Bowl vs bowel

Bowl and bowel are two words that are close in spelling and pronunciation and may be considered confusables. Confusables is a catch-all term for words that are often misused or confused; there are many confusing words in the English language that may be easily confused for each other in spoken English and written English. Two words or more than two words, even if they are common words, may be confused because they are similar in spelling, similar in pronunciation, or similar in meaning. These commonly confused words may be pronounced the same way or pronounced differently or may be spelled the same way or spelled differently, or may have different meanings or have almost different meanings; they may be homophones, homonyms, heteronyms, homographs, words that have a similar spelling, or words that have a similar meaning. Sometimes, confusables are word constructions that are not proper English words. Confusables often confound native speakers of English, and they may be difficult for ESL students and those learning English to understand. Confusables are misspelled, misused words that have a different meaning from one another and may be nouns, verbs, adjectives, adverbs, prepositions, or any other part of speech. Spelling rules in English are not dependable; there are many exceptions. Often, the best procedure to learn new words and commonly misused words and commonly confused words in English is to make word lists of English words for the learner to study to understand the difference in spelling and meaning. To learn new words in the English language, one must not only study a spelling words list, one must know the meaning of words in one’s vocabulary word list. It is also helpful to memorize how to correctly pronounce words and to know the etymology of new words or where they are derived from. A spell checker will rarely find this type of mistake in English vocabulary, so do not rely on spell check but instead, learn to spell and learn the definitions of words. Even a participant in a spelling bee like the National Spelling Bee will ask for an example of a confusable in a sentence, so that she understands which word she is to spell by using context clues. Confusables are often used in wordplay like puns. We will examine the different meanings of the confusables bowl and bowel, the word origins of the terms, and some examples of their English usage in sentences.

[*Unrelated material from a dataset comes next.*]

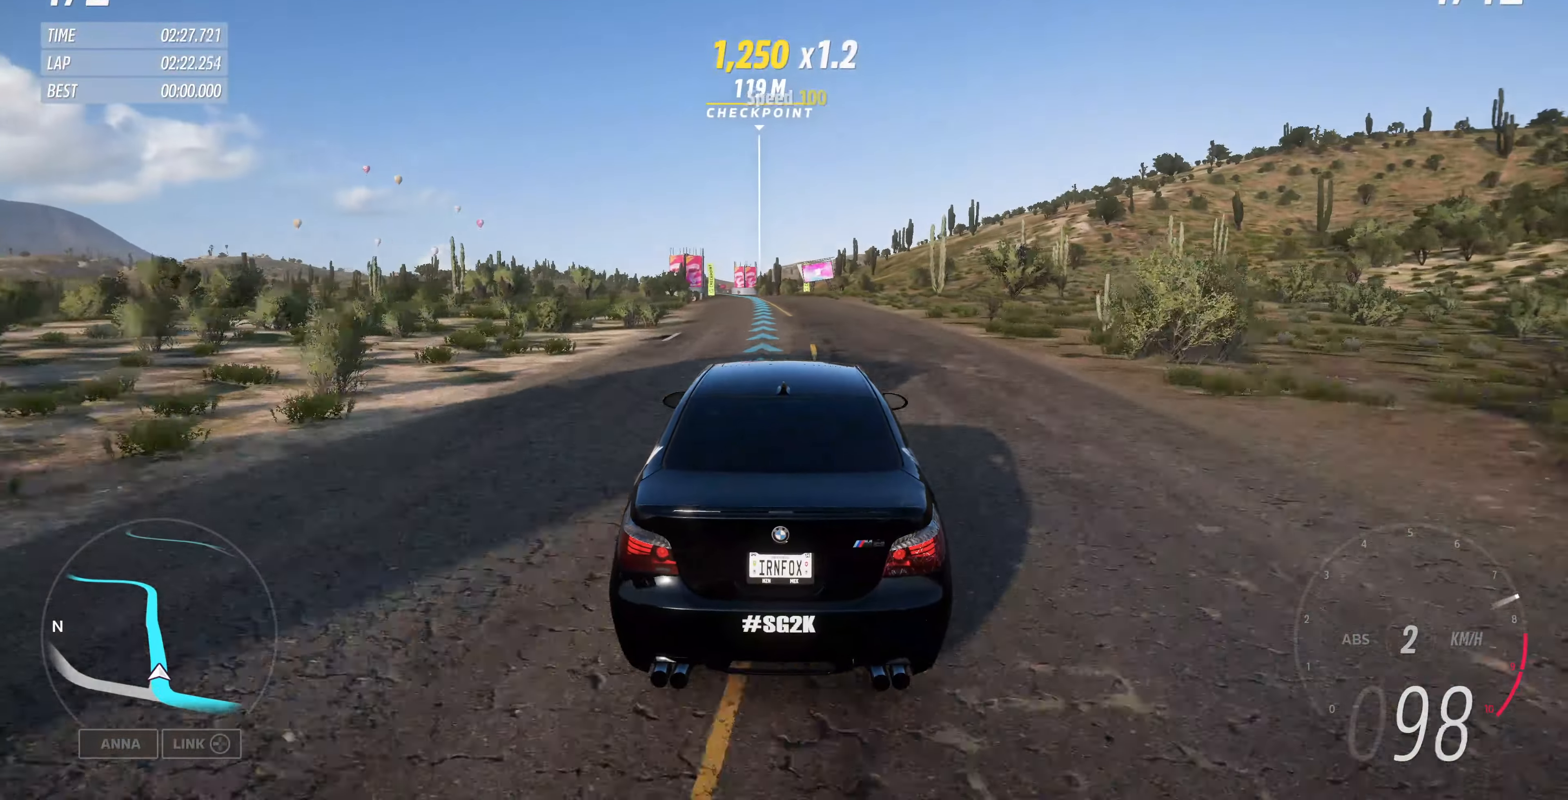
{"buttons": ["R2"], "left_stick": "up", "right_stick": "center", "events": []}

may mean 1.) a deep dish suitable for holding food or other items 2. ) the contents of a bowl 3.) a playoff game to determine the winner of a certain league in sports like football 4.)  to roll the ball toward the pins in a game of bowling 5.) to propel the ball toward the batsman in a game of cricket 6.) in British English, to move rapidly in a certain direction. The word bowl is derived from the fifteenth century word bowl, which meant a wooden ball. Bowl may be used as a noun or a verb, related words are bowls, bowled, bowling, bowler.

The bowel is the intestine; the word bowel is also used figuratively to mean the deepest part of something. The word bowel is derived from the Old French word, boele, which means intestines.


Combine flour, baking soda, baking powder, salt and cinnamon in another bowl. (Daily Reporter)

A 2016 PepsiCo Inc Super Bowl ad featuring a woman dancing through different historical eras didn’t infringe an ad agency’s copyright in its allegedly similar pitch to the soda giant, the 2nd U.S. Circuit Court of Appeals affirmed Friday. (Reuters)

Irritable bowel syndrome is a chronic functional gastrointestinal disorder characterized by recurrent chronic abdominal pain and impaired bowel habits, which affects daily activity and work productivity, and is associated with a significant healthcare economic burden as well as an impaired quality of life and psycho-affective profile. (Dove Medical Press)

“They flew through the bowels of hell and would never abandon anyone on the ground,” Willing said. (Montana Standard)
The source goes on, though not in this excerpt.